Each snapshot that you take on the environment has a name and description. In addition, the snapshots have a parent-child relationship with each other that indicates the order in which they have been taken. For more information about snapshots and snapshot operations, see How to: Save the Current State of Your Environment.

Capabilities

Each environment can be configured to support three capabilities: network isolation, test integration, and workflow integration. For more information about these capabilities, see the following topics:

Environment tags

You can associate custom name-value properties with an environment. Two examples of data that you can associate with each environment are as follows:

  • Purpose of the environment.

  • Date when the environment should be deleted.

ID

A unique identifier assigned by Lab Management to track the environment. Use the ID in communications with the system administrator. The ID is also useful if you want to use the programming interface for Lab Management and build additional features that layer on top of Lab Management.

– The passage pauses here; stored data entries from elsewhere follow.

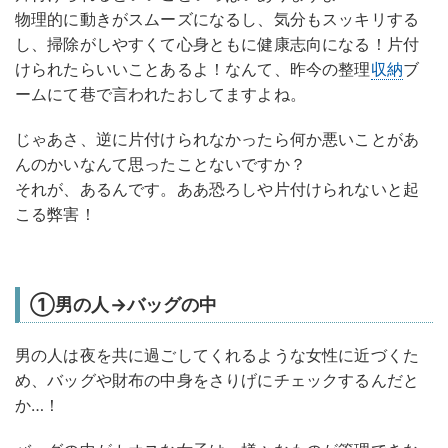
物理的に動きがスムーズになるし、気分もスッキリする
し、掃除がしやすくて心身ともに健康志向になる！片付
けられたらいいことあるよ！なんて、昨今の整理
収納
ブ
ームにて巷で言われたおしてますよね。
じゃあさ、逆に片付けられなかったら何か悪いことがあ
んのかいなんて思ったことないですか？
それが、あるんです。ああ恐ろしや片付けられないと起
こる弊害！
①男の人→バッグの中
男の人は夜を共に過ごしてくれるような女性に近づくた
め、バッグや財布の中身をさりげにチェックするんだと
か…！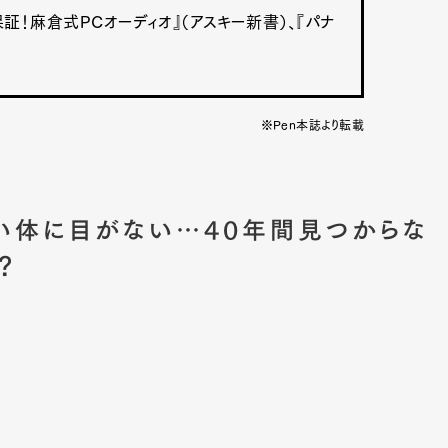
！麻倉式PCオーディオ』（アスキー新書）、『パナ
※Pen本誌より転載
い体に目がない…40年間見つからな
？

If you take a snapshot of the environment, make several changes to the environment, and then restore to the original snapshot, the changes are not restored. In other words, if you change the name or custom properties after a snapshot and restore to the original snapshot, the environment still continues to have the changed name. However, the value of memory is restored when you restore the environment.

Caution noteCaution

If you add or remove a virtual machine from an environment, all the prior snapshots of that environment are obsolete and unavailable. You will not be able to restore the environment to any of those snapshots.

If you change a stored environment, when those changes finish successfully the environment returns to the Stored state. Similarly, an active environment returns to its original state after the changes are complete. If a stored environment was in the CreateFailed state, you must remove the CreateFailed virtual machine before you make any other changes to the environment.